5.      Section 4.7: please add reference for EVs isolation.

 

Author Response

Minor Comments

• Subheaders have been added to the results section
• All formatting errors have been corrected in the Methods section
• Cell type and protein detected have been indicated in the section on immunofluorescence
• References for the analysis software have been added
• References for the EV isolation protocol have been added.

Reviewer 2 Report

Comments and Suggestions for Authors

Fox et al. study the interactome of the formin homology family protein FMNL2 by BioID proximity labeling and mass spectrometry, using a SILAC setup for relative quantitation of proteins between those enriched with the birA construct and an mCherry negative control. The differentially enriched proteins are characterized according to Gene Ontology, and selected candidates are verified. Among the putative interactors, several proteins known to be present in extracellular vesicles were identified. Follow-up experiments confirm that FMNL2 is also present in exosomes released from the cell line model under study.

Overall, the experiments are clearly described, and particular attention is paid to appropriate controls and validation experiments. The exosome connection is a nice additional finding that will be of interest to the community. The main drawback of the manuscript is that the mass spectrometry data are only poorly documented, which needs to be improved. Apart from that, I have only minor comments.


Major comments:

Line 136: It is insufficient to show only a network diagram of all putative interactors as the only representation of mass spectrometry data.
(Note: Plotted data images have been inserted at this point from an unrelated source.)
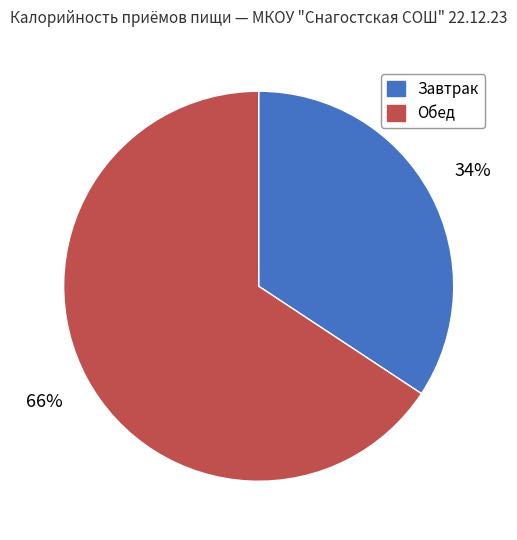

To the nearest percent, what percentage of the pie is Обед?

66%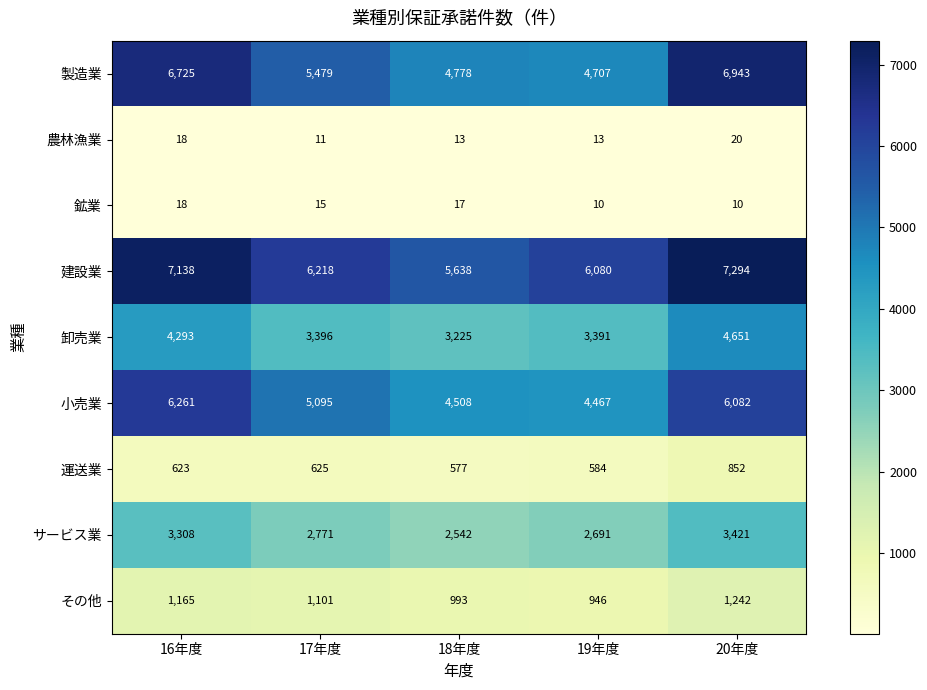

What value does the 運送業 series have at 16年度?

623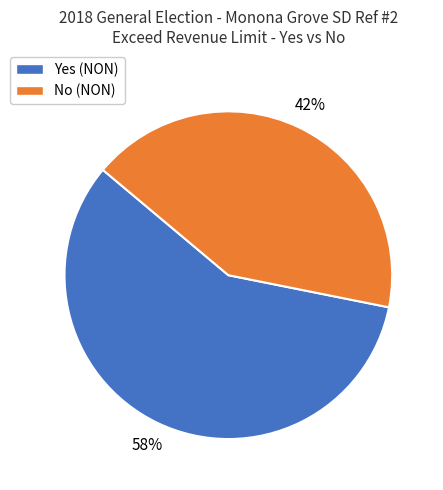

Is there any slice that represents more than half of the pie?

Yes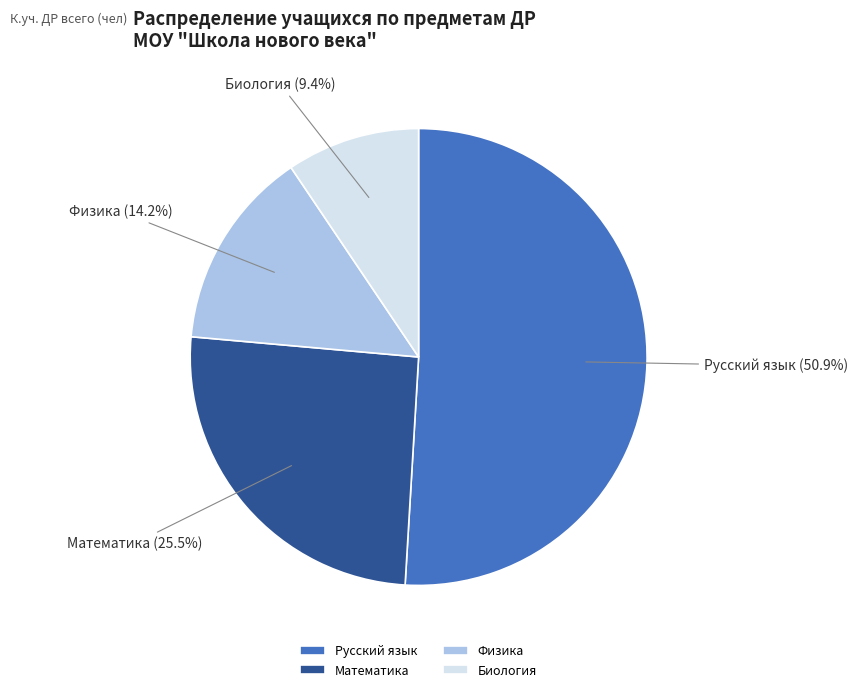

Between Биология and Русский язык, which is larger?

Русский язык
As a minimum, the protein-level output of MaxQuant should be provided, together with the quantitative information (SILAC ratios) for all proteins. Ideally, all data would be submitted to a proteomics data repository.

Line 360-: More experimental details about the LC-MS setup should be provided, e.g., details about the column used, gradients, flow rates, MS resolution etc.


Minor comments:

Figures of gels: Please add mass units (kDa) to the marker masses for all figures showing gels/blots.
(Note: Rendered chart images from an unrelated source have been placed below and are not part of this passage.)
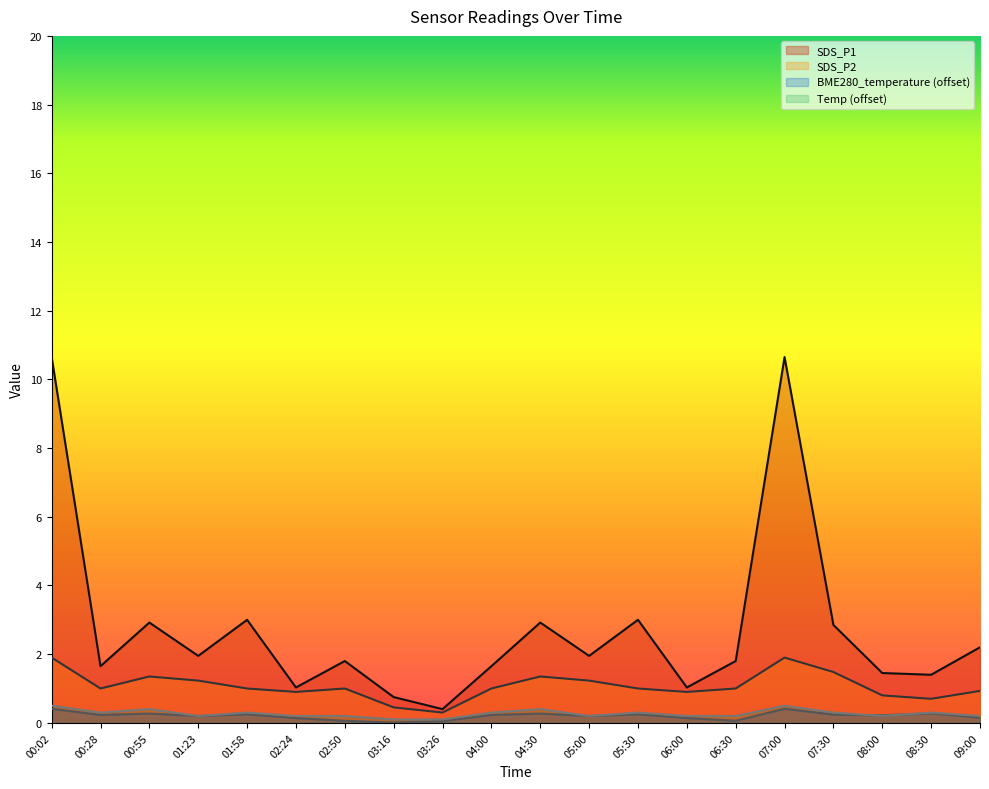

The value of SDS_P2 at 01:23 is 0.4. True or false?

False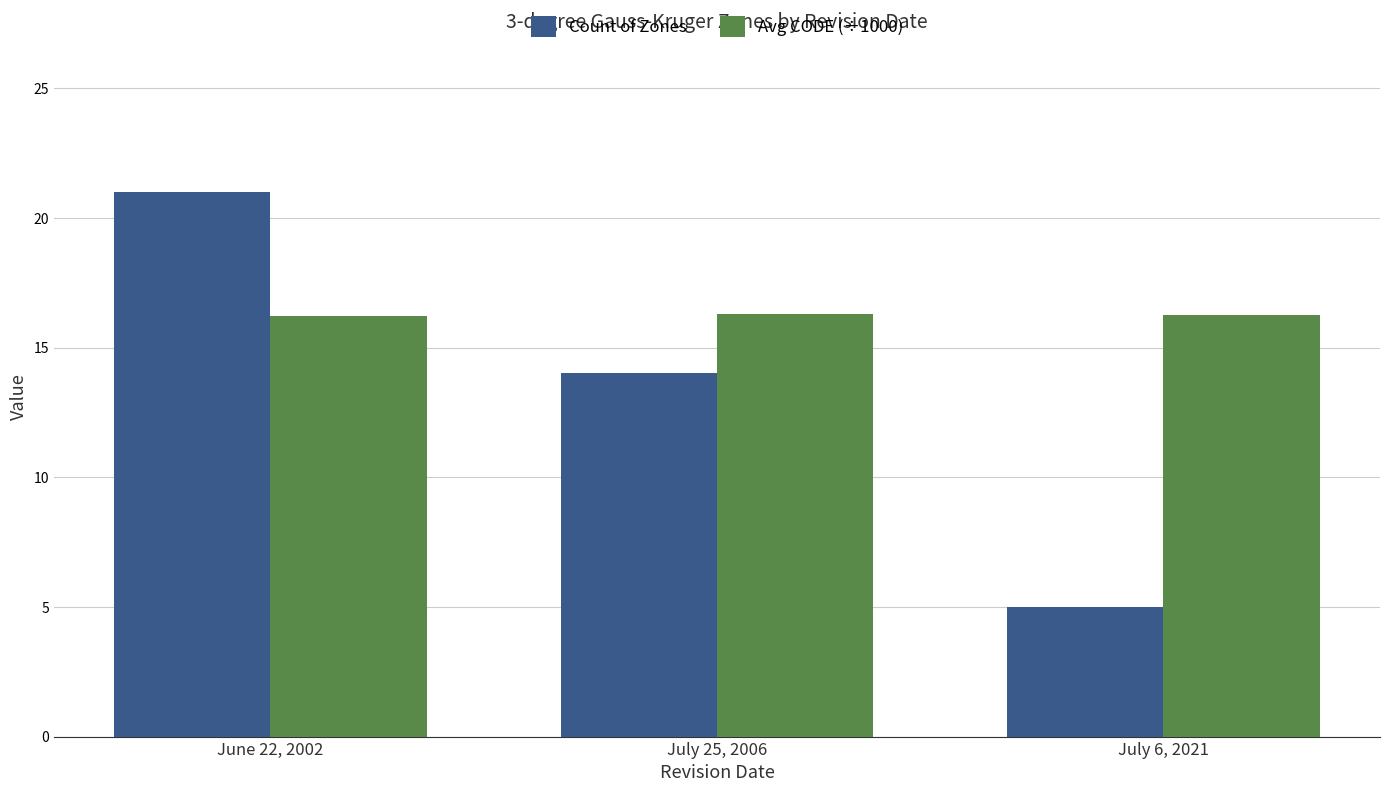

True or false: Avg CODE (÷1000) has a value of 16.2 at June 22, 2002.

True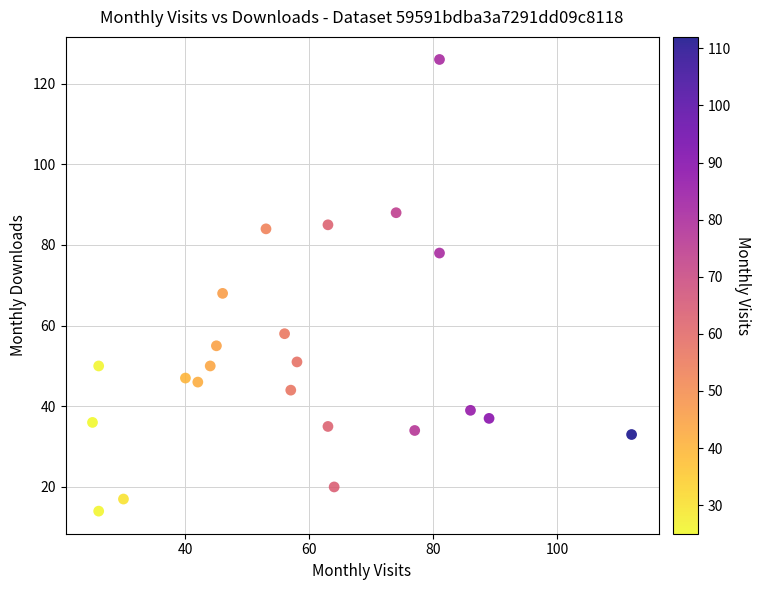

What Y value in the scatter plot is closest to 70?

68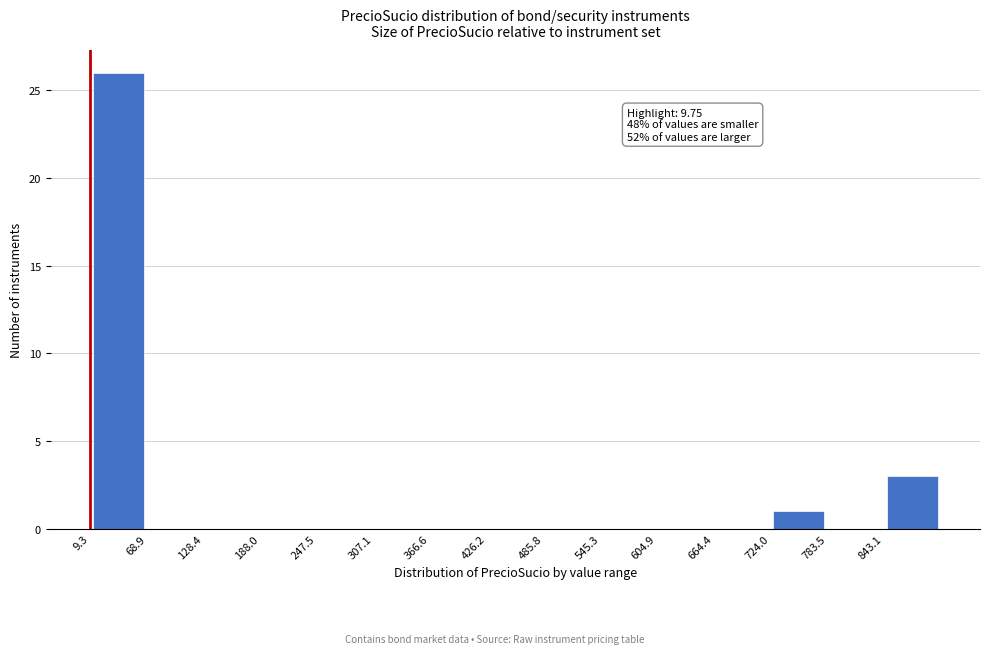

Which range on the x-axis has the tallest bar?

10 to 70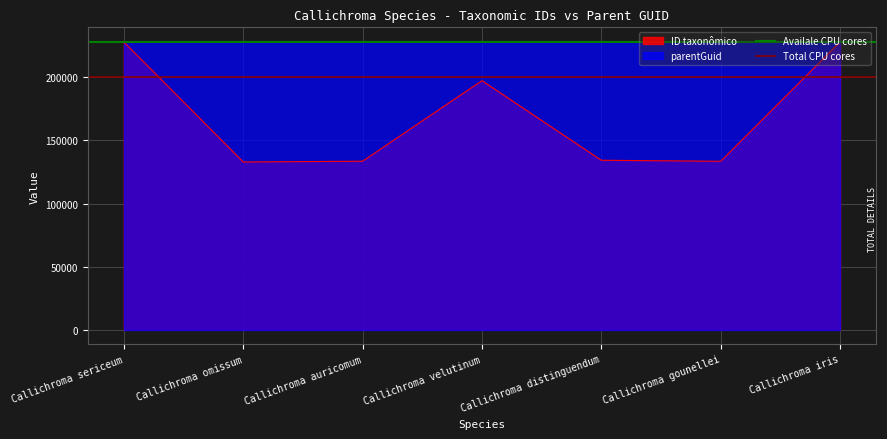

Which has a higher value, Callichroma sericeum or Callichroma omissum?

Callichroma sericeum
Table 1: The authors should consider cleaning up the table a bit. SILAC ratios are shown with different numbers of significant digits. Total intensities can be shown in exponential format to avoid the many zeros.

Section 4.1: It does not make sense to mention a gift from a co-author. All the information on plasmids could be better presented in a table.
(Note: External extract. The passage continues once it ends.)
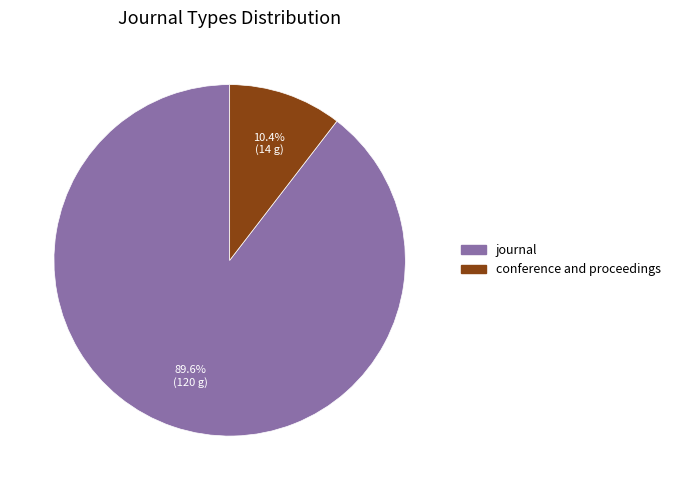

To the nearest percent, what is the difference between the conference and proceedings and journal slice percentages?

79%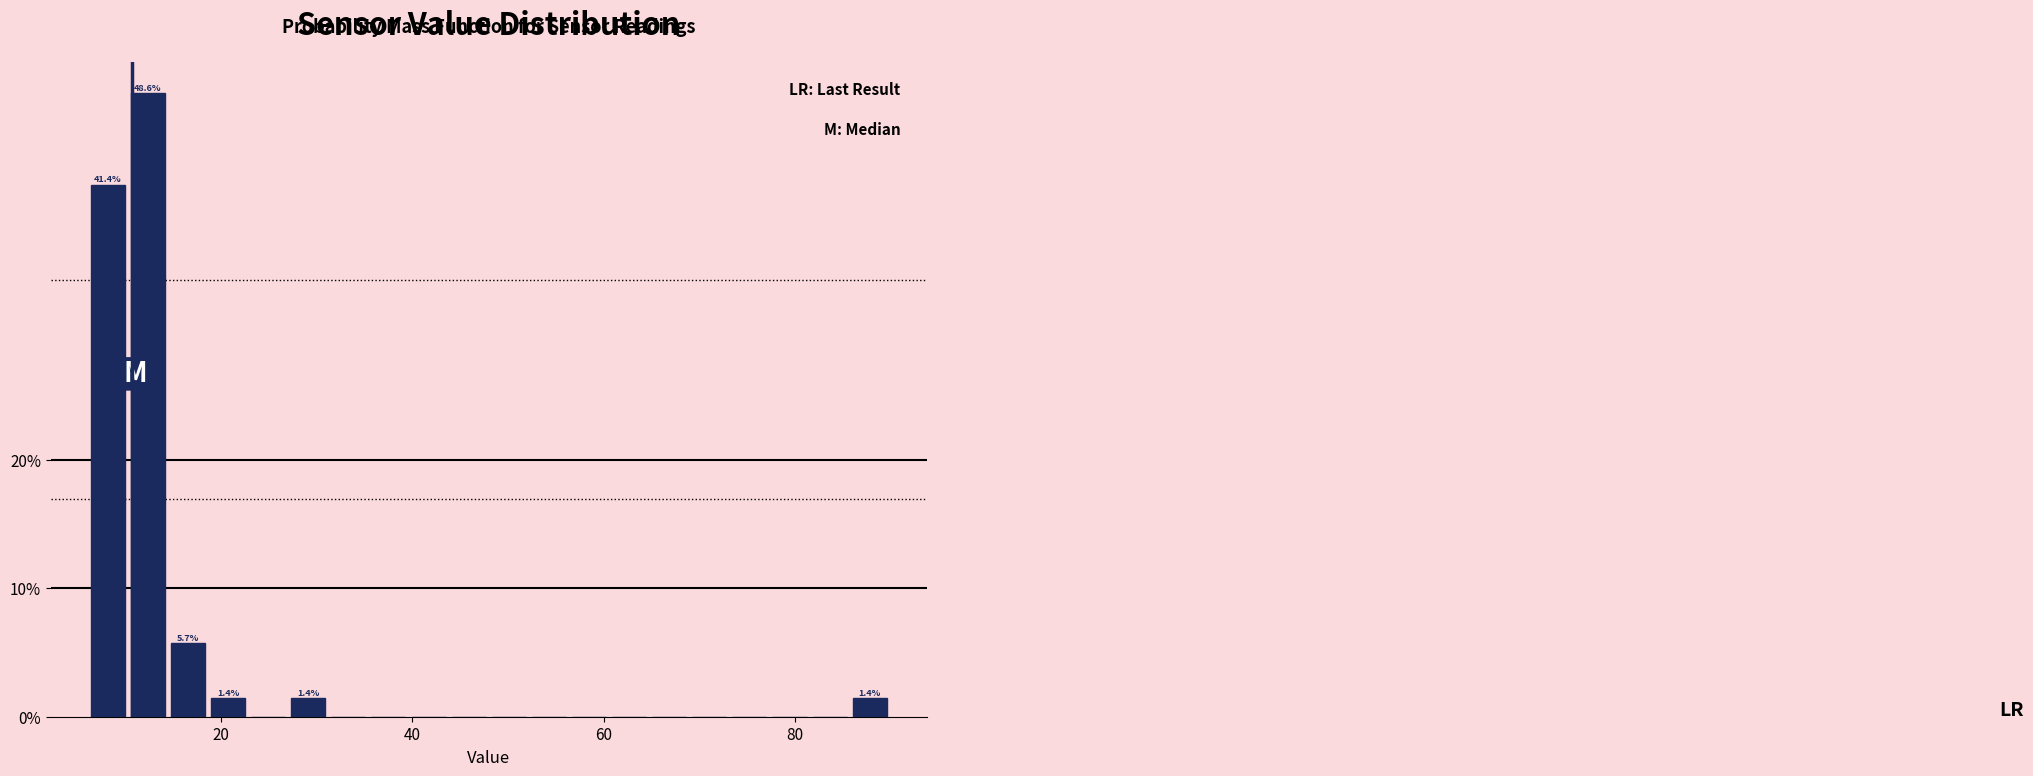

Around what value on the x-axis is the tallest bar? Give the approximate position of its centre, as read against the axis.

12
Section 4.2: Some special formatting is wrong, presumably after pasting text into the template: CO2 - CO₂, 2x106 - 2x10⁶, symbol for microgram (also in section 4.4).

Line 337: "protein inhibitor cocktail" should probably read "protease inhibitor cocktail" - please specify which one.

Line 351 and elsewhere: 4C should read 4 °C.

Line 359: I think Trypsin Gold is a brand name of Promega. Please clarify.

Line 362: HPLC.

Line 367: Quantitation

Sections 4.6 and 4.7: Centrifugation speeds are stated inconsistently. 16,000 x g, 2000g etc.

Line 414: Please provide experimental details about the nanoparticle tracking (e.g., instrumentation).

References: Some references lack article/page number details: #4,25,33,34,53,69,72

Author Response

We thank the reviewer for their careful reading of the manuscript and have revised it as follows in accordance with their comments.

Major Comments

• We have included an Excel file as supplementary file 1 that includes the requested information from MaxQuant.
• We have updated the Materials and Methods with the requested experimental conditions.

Minor comments.

• All gel figures have been updated with MW (kDa).
• Table 1 has been modified as requested.
• The plasmids from the Trinkle-Mulcahy lab are no longer listed as gifts.
• Special character formatting has been corrected.
• “Protein” has been corrected to “protease”.
• Degree symbol has been added where needed.
• Trypsin Gold supplier has been corrected to Promega
• HPLC has been corrected
• Quantitation has been changed to quantification
• Centrifuge speeds are listed in a consistent format e.g 2000g
• Additional detail has been provided for the nanoparticle tracking including the instrument and conditions used.
• References have been amended with page number or doi information.

Round 2

Reviewer 2 Report

Comments and Suggestions for Authors

The authors have addressed all my comments appropriately. I have no further requests.